> _TRY IT_
What follows is a set of entries. Give them again exactly, without the pictures.

> _Collection entries_
== Segment start ==

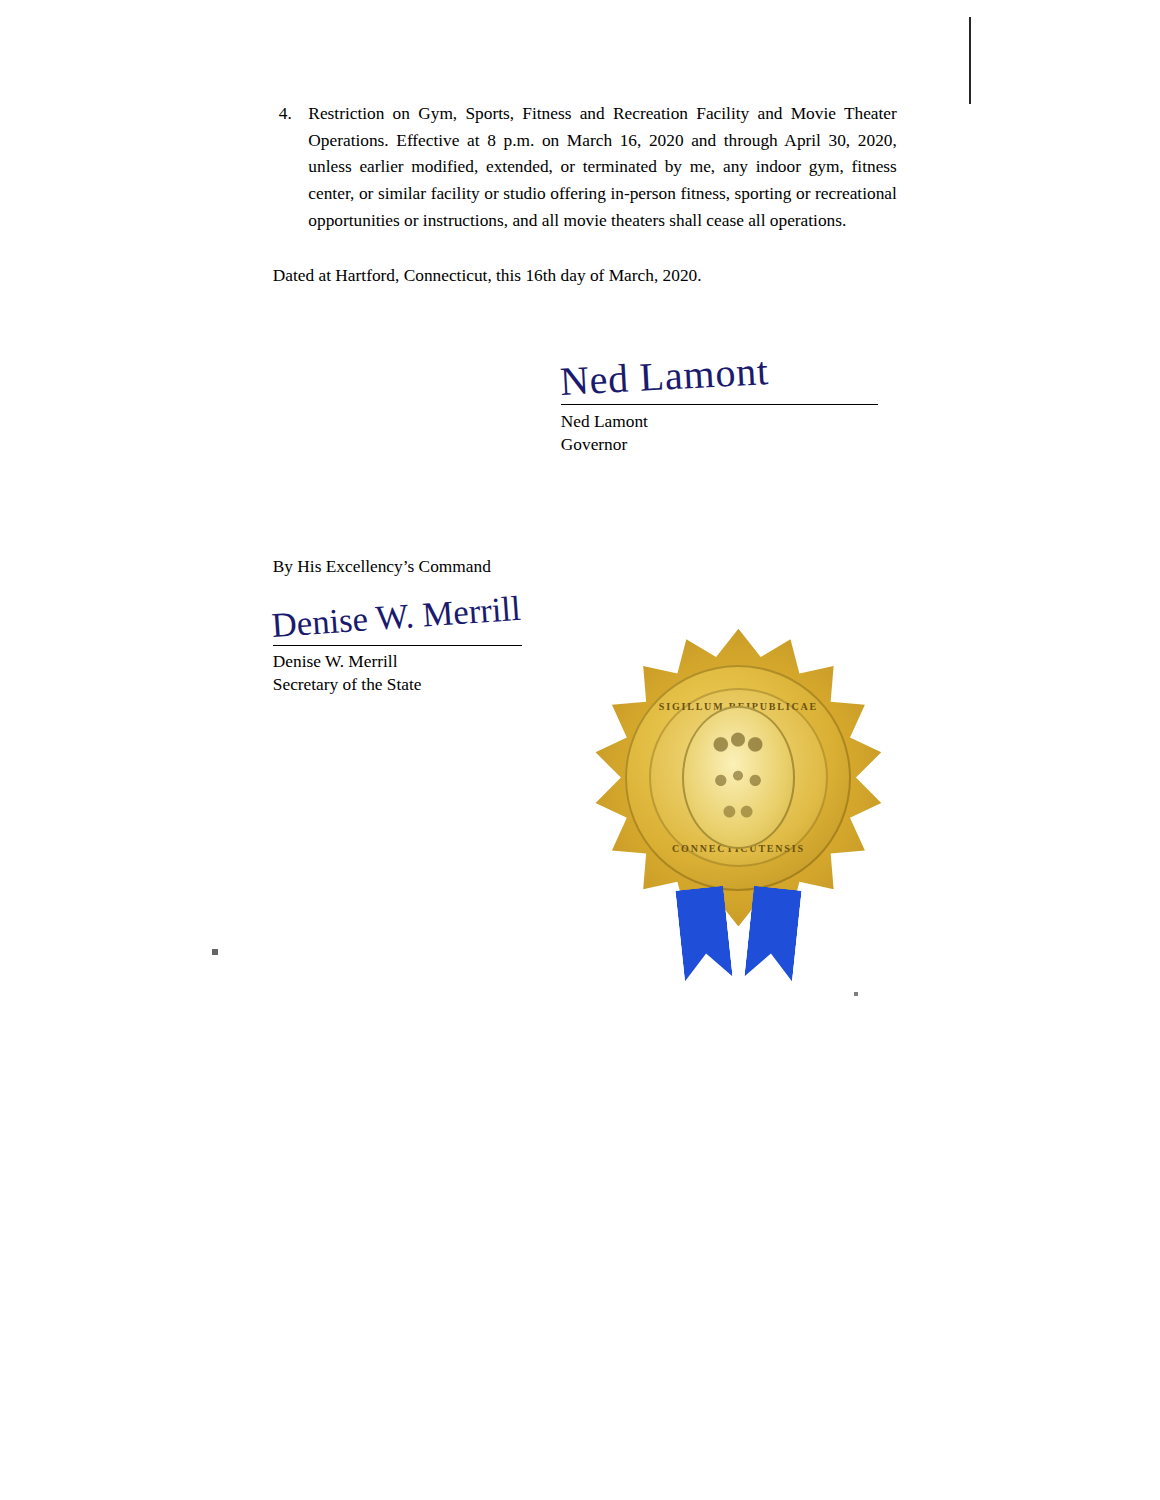4. Restriction on Gym, Sports, Fitness and Recreation Facility and Movie Theater Operations. Effective at 8 p.m. on March 16, 2020 and through April 30, 2020, unless earlier modified, extended, or terminated by me, any indoor gym, fitness center, or similar facility or studio offering in-person fitness, sporting or recreational opportunities or instructions, and all movie theaters shall cease all operations.
Dated at Hartford, Connecticut, this 16th day of March, 2020.
Ned Lamont
Ned Lamont
Governor
By His Excellency’s Command
Denise W. Merrill
Denise W. Merrill
Secretary of the State
SIGILLUM REIPUBLICAE
CONNECTICUTENSIS
CONNECTICUT
CONNECTICUT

== Segment end ==

> _TASK OUTPUT_
4. Restriction on Gym, Sports, Fitness and Recreation Facility and Movie Theater Operations. Effective at 8 p.m. on March 16, 2020 and through April 30, 2020, unless earlier modified, extended, or terminated by me, any indoor gym, fitness center, or similar facility or studio offering in-person fitness, sporting or recreational opportunities or instructions, and all movie theaters shall cease all operations.
Dated at Hartford, Connecticut, this 16th day of March, 2020.
Ned Lamont
Ned Lamont
Governor
By His Excellency’s Command
Denise W. Merrill
Denise W. Merrill
Secretary of the State
SIGILLUM REIPUBLICAE
CONNECTICUTENSIS
CONNECTICUT
CONNECTICUT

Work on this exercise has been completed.